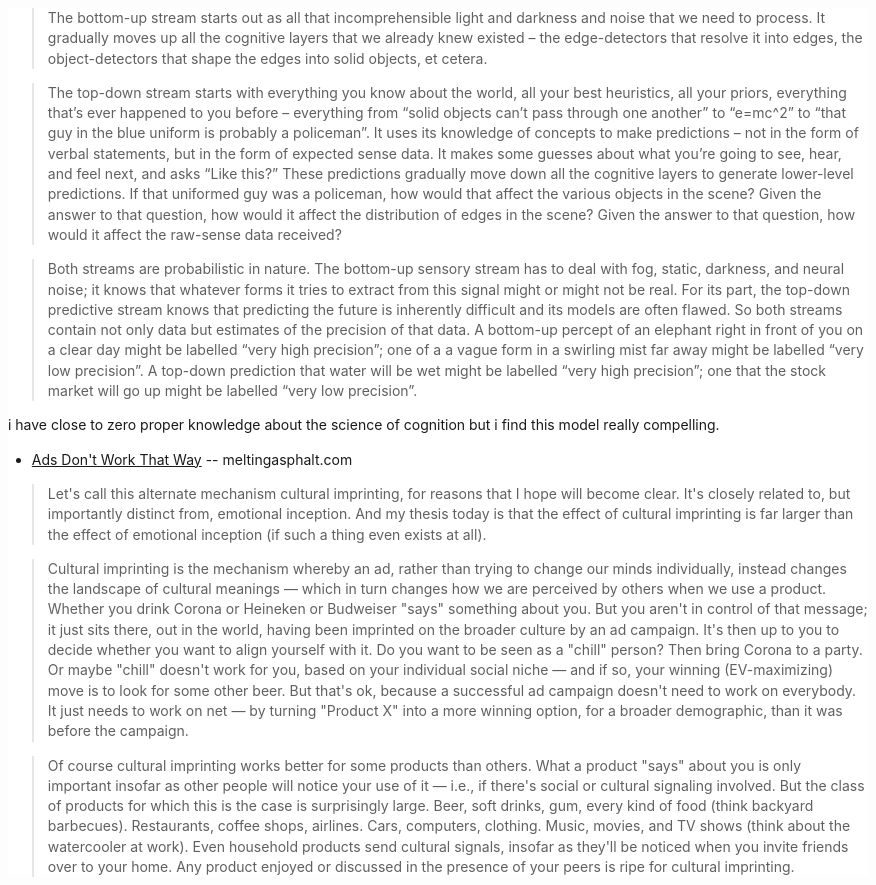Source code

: > The bottom-up stream starts out as all that incomprehensible light and darkness and noise that we need to process. It gradually moves up all the cognitive layers that we already knew existed – the edge-detectors that resolve it into edges, the object-detectors that shape the edges into solid objects, et cetera.

> The top-down stream starts with everything you know about the world, all your best heuristics, all your priors, everything that’s ever happened to you before – everything from “solid objects can’t pass through one another” to “e=mc^2” to “that guy in the blue uniform is probably a policeman”. It uses its knowledge of concepts to make predictions – not in the form of verbal statements, but in the form of expected sense data. It makes some guesses about what you’re going to see, hear, and feel next, and asks “Like this?” These predictions gradually move down all the cognitive layers to generate lower-level predictions. If that uniformed guy was a policeman, how would that affect the various objects in the scene? Given the answer to that question, how would it affect the distribution of edges in the scene? Given the answer to that question, how would it affect the raw-sense data received?

> Both streams are probabilistic in nature. The bottom-up sensory stream has to deal with fog, static, darkness, and neural noise; it knows that whatever forms it tries to extract from this signal might or might not be real. For its part, the top-down predictive stream knows that predicting the future is inherently difficult and its models are often flawed. So both streams contain not only data but estimates of the precision of that data. A bottom-up percept of an elephant right in front of you on a clear day might be labelled “very high precision”; one of a a vague form in a swirling mist far away might be labelled “very low precision”. A top-down prediction that water will be wet might be labelled “very high precision”; one that the stock market will go up might be labelled “very low precision”.

i have close to zero proper knowledge about the science of cognition but i find this model really compelling.

  - [Ads Don't Work That Way](http://www.meltingasphalt.com/ads-dont-work-that-way/) -- meltingasphalt.com

> Let's call this alternate mechanism cultural imprinting, for reasons that I hope will become clear. It's closely related to, but importantly distinct from, emotional inception. And my thesis today is that the effect of cultural imprinting is far larger than the effect of emotional inception (if such a thing even exists at all).

> Cultural imprinting is the mechanism whereby an ad, rather than trying to change our minds individually, instead changes the landscape of cultural meanings — which in turn changes how we are perceived by others when we use a product. Whether you drink Corona or Heineken or Budweiser "says" something about you. But you aren't in control of that message; it just sits there, out in the world, having been imprinted on the broader culture by an ad campaign. It's then up to you to decide whether you want to align yourself with it. Do you want to be seen as a "chill" person? Then bring Corona to a party. Or maybe "chill" doesn't work for you, based on your individual social niche — and if so, your winning (EV-maximizing) move is to look for some other beer. But that's ok, because a successful ad campaign doesn't need to work on everybody. It just needs to work on net — by turning "Product X" into a more winning option, for a broader demographic, than it was before the campaign.

> Of course cultural imprinting works better for some products than others. What a product "says" about you is only important insofar as other people will notice your use of it — i.e., if there's social or cultural signaling involved. But the class of products for which this is the case is surprisingly large. Beer, soft drinks, gum, every kind of food (think backyard barbecues). Restaurants, coffee shops, airlines. Cars, computers, clothing. Music, movies, and TV shows (think about the watercooler at work). Even household products send cultural signals, insofar as they'll be noticed when you invite friends over to your home. Any product enjoyed or discussed in the presence of your peers is ripe for cultural imprinting.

# # # # #

TASK OBJECTIVE
Write the listing out again in full and unchanged, minus any pictures.

TASK SOLUTION
Source code

: > The bottom-up stream starts out as all that incomprehensible light and darkness and noise that we need to process. It gradually moves up all the cognitive layers that we already knew existed – the edge-detectors that resolve it into edges, the object-detectors that shape the edges into solid objects, et cetera.

> The top-down stream starts with everything you know about the world, all your best heuristics, all your priors, everything that’s ever happened to you before – everything from “solid objects can’t pass through one another” to “e=mc^2” to “that guy in the blue uniform is probably a policeman”. It uses its knowledge of concepts to make predictions – not in the form of verbal statements, but in the form of expected sense data. It makes some guesses about what you’re going to see, hear, and feel next, and asks “Like this?” These predictions gradually move down all the cognitive layers to generate lower-level predictions. If that uniformed guy was a policeman, how would that affect the various objects in the scene? Given the answer to that question, how would it affect the distribution of edges in the scene? Given the answer to that question, how would it affect the raw-sense data received?

> Both streams are probabilistic in nature. The bottom-up sensory stream has to deal with fog, static, darkness, and neural noise; it knows that whatever forms it tries to extract from this signal might or might not be real. For its part, the top-down predictive stream knows that predicting the future is inherently difficult and its models are often flawed. So both streams contain not only data but estimates of the precision of that data. A bottom-up percept of an elephant right in front of you on a clear day might be labelled “very high precision”; one of a a vague form in a swirling mist far away might be labelled “very low precision”. A top-down prediction that water will be wet might be labelled “very high precision”; one that the stock market will go up might be labelled “very low precision”.

i have close to zero proper knowledge about the science of cognition but i find this model really compelling.

  - [Ads Don't Work That Way](http://www.meltingasphalt.com/ads-dont-work-that-way/) -- meltingasphalt.com

> Let's call this alternate mechanism cultural imprinting, for reasons that I hope will become clear. It's closely related to, but importantly distinct from, emotional inception. And my thesis today is that the effect of cultural imprinting is far larger than the effect of emotional inception (if such a thing even exists at all).

> Cultural imprinting is the mechanism whereby an ad, rather than trying to change our minds individually, instead changes the landscape of cultural meanings — which in turn changes how we are perceived by others when we use a product. Whether you drink Corona or Heineken or Budweiser "says" something about you. But you aren't in control of that message; it just sits there, out in the world, having been imprinted on the broader culture by an ad campaign. It's then up to you to decide whether you want to align yourself with it. Do you want to be seen as a "chill" person? Then bring Corona to a party. Or maybe "chill" doesn't work for you, based on your individual social niche — and if so, your winning (EV-maximizing) move is to look for some other beer. But that's ok, because a successful ad campaign doesn't need to work on everybody. It just needs to work on net — by turning "Product X" into a more winning option, for a broader demographic, than it was before the campaign.

> Of course cultural imprinting works better for some products than others. What a product "says" about you is only important insofar as other people will notice your use of it — i.e., if there's social or cultural signaling involved. But the class of products for which this is the case is surprisingly large. Beer, soft drinks, gum, every kind of food (think backyard barbecues). Restaurants, coffee shops, airlines. Cars, computers, clothing. Music, movies, and TV shows (think about the watercooler at work). Even household products send cultural signals, insofar as they'll be noticed when you invite friends over to your home. Any product enjoyed or discussed in the presence of your peers is ripe for cultural imprinting.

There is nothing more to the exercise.